Work to do: Return, word for word, the lines of the material below from the line containing "family: Orchidaceae" up to and including the line containing "genus: Lespedeza", and no others.

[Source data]
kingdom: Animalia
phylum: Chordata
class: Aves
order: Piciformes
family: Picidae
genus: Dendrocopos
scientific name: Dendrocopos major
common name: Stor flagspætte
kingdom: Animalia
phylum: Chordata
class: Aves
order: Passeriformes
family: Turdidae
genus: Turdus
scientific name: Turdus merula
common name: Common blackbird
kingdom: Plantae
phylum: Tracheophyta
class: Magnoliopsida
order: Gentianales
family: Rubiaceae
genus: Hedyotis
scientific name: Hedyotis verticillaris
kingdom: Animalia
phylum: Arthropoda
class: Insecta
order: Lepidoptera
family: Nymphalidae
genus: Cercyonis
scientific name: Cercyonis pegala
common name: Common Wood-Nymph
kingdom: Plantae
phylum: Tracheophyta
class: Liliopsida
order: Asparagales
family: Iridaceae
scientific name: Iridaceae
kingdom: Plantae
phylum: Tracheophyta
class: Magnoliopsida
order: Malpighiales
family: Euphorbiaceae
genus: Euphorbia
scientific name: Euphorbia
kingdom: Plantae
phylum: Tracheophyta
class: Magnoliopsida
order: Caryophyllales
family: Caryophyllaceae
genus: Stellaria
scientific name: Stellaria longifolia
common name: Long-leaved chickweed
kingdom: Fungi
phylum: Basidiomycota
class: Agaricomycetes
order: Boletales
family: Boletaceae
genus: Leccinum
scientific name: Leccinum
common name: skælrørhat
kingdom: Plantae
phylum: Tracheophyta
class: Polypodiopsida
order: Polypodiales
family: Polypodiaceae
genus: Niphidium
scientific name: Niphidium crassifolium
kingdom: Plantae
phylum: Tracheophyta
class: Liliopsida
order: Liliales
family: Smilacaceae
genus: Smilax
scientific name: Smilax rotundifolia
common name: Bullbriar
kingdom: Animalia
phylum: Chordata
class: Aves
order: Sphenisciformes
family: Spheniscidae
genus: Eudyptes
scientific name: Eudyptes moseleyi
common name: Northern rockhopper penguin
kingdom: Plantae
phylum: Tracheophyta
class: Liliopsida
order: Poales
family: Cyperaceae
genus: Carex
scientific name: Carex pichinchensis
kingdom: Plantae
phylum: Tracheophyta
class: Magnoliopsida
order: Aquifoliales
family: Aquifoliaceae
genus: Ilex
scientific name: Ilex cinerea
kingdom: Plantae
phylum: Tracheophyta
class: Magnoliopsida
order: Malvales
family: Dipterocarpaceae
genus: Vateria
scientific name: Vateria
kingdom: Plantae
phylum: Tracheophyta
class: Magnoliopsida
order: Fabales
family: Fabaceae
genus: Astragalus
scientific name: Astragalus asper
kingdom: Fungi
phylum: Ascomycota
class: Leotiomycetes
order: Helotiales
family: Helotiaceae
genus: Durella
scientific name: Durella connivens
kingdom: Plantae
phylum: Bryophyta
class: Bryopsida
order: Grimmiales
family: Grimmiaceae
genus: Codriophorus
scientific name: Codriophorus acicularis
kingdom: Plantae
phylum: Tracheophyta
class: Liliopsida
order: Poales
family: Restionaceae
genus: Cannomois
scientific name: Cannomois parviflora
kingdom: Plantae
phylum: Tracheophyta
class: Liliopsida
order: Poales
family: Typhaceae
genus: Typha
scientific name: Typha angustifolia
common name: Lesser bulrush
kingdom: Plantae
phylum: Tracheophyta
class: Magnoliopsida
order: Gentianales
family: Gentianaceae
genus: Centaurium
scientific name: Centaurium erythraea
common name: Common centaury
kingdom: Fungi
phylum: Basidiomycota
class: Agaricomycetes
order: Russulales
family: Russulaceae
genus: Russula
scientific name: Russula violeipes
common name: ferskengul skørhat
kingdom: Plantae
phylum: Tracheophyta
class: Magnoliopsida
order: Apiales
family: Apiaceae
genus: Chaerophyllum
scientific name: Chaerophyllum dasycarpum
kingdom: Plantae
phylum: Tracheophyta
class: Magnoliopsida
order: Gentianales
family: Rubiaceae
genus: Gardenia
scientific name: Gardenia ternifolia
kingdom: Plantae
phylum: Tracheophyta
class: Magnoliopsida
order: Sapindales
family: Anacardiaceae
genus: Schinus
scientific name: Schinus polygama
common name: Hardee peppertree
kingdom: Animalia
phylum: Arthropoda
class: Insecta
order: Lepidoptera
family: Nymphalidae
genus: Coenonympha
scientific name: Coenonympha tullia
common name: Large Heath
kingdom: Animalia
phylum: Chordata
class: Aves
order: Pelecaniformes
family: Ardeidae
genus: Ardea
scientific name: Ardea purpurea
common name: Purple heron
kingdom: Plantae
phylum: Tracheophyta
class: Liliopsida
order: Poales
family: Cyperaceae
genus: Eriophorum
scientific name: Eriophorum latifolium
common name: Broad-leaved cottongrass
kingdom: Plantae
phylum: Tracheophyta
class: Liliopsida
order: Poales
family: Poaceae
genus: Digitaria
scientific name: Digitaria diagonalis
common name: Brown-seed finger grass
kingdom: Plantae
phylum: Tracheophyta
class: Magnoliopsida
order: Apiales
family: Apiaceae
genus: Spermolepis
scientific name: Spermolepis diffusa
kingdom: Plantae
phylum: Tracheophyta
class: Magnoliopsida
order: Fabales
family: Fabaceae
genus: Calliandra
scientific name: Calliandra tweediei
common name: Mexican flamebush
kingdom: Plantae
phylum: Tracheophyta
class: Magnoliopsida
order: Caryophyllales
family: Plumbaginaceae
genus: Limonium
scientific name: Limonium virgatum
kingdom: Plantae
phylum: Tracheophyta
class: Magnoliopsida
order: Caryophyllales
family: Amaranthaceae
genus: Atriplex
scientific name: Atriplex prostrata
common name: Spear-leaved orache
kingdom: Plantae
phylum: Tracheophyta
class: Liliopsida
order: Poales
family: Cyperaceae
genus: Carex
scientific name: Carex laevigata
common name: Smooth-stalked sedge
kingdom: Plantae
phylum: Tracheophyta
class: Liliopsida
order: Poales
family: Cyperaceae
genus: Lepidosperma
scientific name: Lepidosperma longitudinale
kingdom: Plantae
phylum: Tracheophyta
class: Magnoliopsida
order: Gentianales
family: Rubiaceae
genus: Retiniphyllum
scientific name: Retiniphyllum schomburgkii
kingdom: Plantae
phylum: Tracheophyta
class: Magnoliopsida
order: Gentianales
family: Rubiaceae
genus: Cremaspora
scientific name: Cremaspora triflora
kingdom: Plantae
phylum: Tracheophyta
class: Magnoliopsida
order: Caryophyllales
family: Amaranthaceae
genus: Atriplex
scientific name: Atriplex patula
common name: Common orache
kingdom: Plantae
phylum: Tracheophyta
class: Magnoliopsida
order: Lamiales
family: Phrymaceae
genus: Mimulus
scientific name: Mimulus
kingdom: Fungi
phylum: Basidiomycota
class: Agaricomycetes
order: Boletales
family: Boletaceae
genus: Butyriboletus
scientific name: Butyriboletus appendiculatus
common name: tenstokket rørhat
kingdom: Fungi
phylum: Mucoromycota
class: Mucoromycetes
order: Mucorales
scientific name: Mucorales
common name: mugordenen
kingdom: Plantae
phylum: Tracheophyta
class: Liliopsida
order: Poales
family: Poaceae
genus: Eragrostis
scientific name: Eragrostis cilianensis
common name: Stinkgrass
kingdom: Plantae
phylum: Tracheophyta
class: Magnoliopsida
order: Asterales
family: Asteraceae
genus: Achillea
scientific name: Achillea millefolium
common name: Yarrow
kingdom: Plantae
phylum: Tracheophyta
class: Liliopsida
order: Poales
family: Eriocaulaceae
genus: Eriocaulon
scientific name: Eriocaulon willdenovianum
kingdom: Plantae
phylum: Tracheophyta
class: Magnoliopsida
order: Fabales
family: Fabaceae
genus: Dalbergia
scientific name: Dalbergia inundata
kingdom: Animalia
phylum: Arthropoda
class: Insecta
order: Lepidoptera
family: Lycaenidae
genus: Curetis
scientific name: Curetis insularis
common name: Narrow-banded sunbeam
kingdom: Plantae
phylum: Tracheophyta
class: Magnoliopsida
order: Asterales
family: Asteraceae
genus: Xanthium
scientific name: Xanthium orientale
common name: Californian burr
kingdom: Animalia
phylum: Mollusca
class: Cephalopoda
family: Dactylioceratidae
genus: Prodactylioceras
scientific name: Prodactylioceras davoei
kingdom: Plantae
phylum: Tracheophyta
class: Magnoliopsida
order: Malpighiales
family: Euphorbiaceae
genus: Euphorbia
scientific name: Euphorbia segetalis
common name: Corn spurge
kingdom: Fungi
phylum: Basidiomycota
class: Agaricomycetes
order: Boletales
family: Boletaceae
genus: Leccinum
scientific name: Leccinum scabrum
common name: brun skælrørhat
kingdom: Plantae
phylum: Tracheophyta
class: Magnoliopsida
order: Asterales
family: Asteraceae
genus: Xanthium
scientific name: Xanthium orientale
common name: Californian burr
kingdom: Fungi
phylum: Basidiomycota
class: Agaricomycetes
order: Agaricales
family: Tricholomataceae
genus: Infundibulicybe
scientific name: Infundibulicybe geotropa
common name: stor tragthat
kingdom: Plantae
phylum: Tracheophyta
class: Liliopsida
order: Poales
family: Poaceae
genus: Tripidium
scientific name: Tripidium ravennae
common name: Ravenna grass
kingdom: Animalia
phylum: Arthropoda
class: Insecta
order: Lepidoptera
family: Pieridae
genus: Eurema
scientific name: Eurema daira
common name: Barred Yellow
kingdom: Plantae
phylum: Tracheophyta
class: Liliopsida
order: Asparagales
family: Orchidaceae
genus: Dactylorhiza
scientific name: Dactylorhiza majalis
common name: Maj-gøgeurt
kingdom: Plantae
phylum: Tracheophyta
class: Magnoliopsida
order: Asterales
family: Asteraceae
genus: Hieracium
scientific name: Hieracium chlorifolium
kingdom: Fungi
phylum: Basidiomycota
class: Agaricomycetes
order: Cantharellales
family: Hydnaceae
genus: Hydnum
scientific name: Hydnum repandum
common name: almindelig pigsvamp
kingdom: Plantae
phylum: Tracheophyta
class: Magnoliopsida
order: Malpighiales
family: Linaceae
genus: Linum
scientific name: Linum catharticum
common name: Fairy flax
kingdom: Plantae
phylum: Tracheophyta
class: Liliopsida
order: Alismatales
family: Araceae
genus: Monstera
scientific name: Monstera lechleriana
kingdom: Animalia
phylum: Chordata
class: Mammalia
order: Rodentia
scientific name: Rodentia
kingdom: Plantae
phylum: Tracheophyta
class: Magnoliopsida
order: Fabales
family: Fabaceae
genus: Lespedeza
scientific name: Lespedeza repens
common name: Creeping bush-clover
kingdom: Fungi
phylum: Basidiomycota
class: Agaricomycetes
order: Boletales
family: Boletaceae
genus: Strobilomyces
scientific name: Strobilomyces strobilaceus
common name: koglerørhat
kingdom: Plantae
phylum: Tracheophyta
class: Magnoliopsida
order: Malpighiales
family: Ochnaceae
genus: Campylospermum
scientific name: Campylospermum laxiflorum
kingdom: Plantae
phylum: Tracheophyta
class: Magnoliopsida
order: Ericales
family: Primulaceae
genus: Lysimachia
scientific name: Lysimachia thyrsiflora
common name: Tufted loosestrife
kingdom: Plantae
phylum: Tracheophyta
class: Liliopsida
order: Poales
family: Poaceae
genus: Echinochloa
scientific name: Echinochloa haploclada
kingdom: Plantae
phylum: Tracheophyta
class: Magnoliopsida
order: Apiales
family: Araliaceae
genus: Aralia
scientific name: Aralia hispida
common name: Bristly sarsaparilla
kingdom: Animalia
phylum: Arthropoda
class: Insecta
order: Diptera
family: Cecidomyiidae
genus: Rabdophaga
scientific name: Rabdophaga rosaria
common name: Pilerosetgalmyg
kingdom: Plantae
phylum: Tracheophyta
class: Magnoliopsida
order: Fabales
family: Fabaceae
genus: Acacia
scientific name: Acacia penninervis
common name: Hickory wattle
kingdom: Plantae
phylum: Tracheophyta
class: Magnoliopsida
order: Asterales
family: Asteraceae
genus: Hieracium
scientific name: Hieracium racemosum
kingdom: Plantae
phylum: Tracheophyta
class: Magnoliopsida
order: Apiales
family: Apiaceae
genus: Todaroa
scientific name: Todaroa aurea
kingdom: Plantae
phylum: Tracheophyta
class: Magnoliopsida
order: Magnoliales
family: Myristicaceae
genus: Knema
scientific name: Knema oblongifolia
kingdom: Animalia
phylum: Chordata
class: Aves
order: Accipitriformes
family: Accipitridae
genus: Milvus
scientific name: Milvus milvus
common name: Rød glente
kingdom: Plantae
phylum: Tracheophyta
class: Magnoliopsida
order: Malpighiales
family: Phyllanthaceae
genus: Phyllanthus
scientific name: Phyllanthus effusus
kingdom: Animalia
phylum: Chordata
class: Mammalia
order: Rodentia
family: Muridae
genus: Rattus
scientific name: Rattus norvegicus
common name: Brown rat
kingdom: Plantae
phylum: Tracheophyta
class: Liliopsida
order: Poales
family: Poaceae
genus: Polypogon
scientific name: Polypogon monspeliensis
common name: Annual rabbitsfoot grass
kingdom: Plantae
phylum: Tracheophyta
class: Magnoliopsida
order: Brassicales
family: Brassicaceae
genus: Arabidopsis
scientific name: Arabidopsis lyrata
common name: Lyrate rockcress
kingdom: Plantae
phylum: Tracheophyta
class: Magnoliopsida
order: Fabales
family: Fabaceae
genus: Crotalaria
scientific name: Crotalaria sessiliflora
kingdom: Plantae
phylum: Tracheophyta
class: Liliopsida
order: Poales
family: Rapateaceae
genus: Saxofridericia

In response:
family: Orchidaceae
genus: Dactylorhiza
scientific name: Dactylorhiza majalis
common name: Maj-gøgeurt
kingdom: Plantae
phylum: Tracheophyta
class: Magnoliopsida
order: Asterales
family: Asteraceae
genus: Hieracium
scientific name: Hieracium chlorifolium
kingdom: Fungi
phylum: Basidiomycota
class: Agaricomycetes
order: Cantharellales
family: Hydnaceae
genus: Hydnum
scientific name: Hydnum repandum
common name: almindelig pigsvamp
kingdom: Plantae
phylum: Tracheophyta
class: Magnoliopsida
order: Malpighiales
family: Linaceae
genus: Linum
scientific name: Linum catharticum
common name: Fairy flax
kingdom: Plantae
phylum: Tracheophyta
class: Liliopsida
order: Alismatales
family: Araceae
genus: Monstera
scientific name: Monstera lechleriana
kingdom: Animalia
phylum: Chordata
class: Mammalia
order: Rodentia
scientific name: Rodentia
kingdom: Plantae
phylum: Tracheophyta
class: Magnoliopsida
order: Fabales
family: Fabaceae
genus: Lespedeza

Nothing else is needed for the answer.